Practical Application of Flink + Kafka in NetEase Cloud Music Real‑Time Computing Platform

Introduction – NetEase Cloud Music real‑time computing platform engineer Yue Meng shares a practical case study of using Flink + Kafka in production, organized into four parts: background, platform design, Kafka in real‑time data warehouse, and problems & improvements.

Background – The streaming platform typically consists of a message queue, a compute engine, and storage. NetEase collects logs from clients/web into a queue, processes them in real time, and stores results in append‑only or update‑style stores.

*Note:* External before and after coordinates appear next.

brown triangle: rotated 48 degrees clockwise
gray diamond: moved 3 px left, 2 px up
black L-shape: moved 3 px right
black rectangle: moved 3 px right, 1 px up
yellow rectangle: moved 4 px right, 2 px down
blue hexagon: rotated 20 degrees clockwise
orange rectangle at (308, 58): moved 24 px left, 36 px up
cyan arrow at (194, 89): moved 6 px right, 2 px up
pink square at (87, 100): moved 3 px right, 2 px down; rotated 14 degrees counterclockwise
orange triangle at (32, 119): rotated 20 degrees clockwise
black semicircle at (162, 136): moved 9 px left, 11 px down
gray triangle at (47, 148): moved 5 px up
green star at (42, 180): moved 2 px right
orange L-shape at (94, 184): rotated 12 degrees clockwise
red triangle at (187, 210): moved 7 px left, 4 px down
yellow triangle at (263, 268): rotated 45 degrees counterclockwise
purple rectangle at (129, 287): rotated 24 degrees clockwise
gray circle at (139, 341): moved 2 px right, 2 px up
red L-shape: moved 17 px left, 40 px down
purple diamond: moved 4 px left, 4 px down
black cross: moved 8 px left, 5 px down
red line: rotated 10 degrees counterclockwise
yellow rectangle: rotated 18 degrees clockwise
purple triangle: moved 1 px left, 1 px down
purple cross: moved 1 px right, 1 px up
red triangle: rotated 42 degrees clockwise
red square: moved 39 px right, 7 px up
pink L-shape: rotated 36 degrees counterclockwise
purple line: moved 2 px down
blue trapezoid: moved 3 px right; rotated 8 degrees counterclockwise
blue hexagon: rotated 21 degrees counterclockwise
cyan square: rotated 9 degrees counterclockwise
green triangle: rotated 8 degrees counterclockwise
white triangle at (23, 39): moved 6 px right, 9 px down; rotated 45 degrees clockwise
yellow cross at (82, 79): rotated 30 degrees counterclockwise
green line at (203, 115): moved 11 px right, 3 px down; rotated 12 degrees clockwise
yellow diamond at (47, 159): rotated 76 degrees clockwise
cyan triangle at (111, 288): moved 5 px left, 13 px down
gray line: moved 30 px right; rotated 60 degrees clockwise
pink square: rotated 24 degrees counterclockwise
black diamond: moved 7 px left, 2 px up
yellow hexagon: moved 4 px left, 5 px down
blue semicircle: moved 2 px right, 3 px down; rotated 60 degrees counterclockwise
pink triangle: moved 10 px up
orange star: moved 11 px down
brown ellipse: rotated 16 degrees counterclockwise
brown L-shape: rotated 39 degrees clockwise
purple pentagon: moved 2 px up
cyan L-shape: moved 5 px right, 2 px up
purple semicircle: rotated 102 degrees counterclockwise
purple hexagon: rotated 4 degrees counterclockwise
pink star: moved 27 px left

Why Kafka? – Kafka is chosen for its high throughput (hundreds of thousands of QPS), low latency (millisecond level), high concurrency (thousands of clients), fault tolerance, and seamless horizontal scaling.

Why Flink? – Flink offers high throughput, low latency, flexible windowing, exactly‑once state semantics, lightweight fault‑tolerance, event‑time support, and a unified batch‑stream engine, making it ideal for NetEase's streaming needs.

Kafka + Flink Architecture – Logs from apps/web are ingested into Kafka, then Flink performs ETL, global aggregation, and windowed computations. The architecture diagram is shown below:

NetEase Cloud Music Kafka Usage – Over 10 Kafka clusters serve different roles (business, mirror, compute) with more than 200 nodes, peak QPS > 4M, and >500 real‑time Flink tasks.

Platform Design (Flink + Kafka) – To reduce development and operation costs, NetEase rebuilt the platform (Magina) on Flink 1.0, providing Magina SQL and SDK, catalog‑based metadata, and three key Kafka integrations: cluster cataloging, topic stream‑table mapping, and message schema management. Architecture diagram:

Kafka in Real‑Time Data Warehouse – Early on, large topics caused I/O pressure and latency. Flink 1.5 was used to split large topics into smaller ones, initially with static rules, later with dynamic rules. Subsequent challenges (cluster pressure, I/O spikes, duplicate consumption, migration difficulty) were addressed by isolating clusters (DS, log‑collect, dispatch) and layering data processing, as illustrated:

Problems & Improvements – Two major issues were identified: (1) duplicate consumption of Kafka sources under multiple sinks, solved by merging StreamGraph DAGs and buffering modify operations; (2) latency spikes caused by traffic bursts on the same switch affecting both offline and real‑time clusters, mitigated by separating network switches for offline and streaming workloads.

Q&A – Answers cover Kafka data reliability (depends on definition and fault‑tolerance), learning from production problems (problem‑driven learning), and anomaly detection (routing abnormal data to a dedicated topic for later inspection).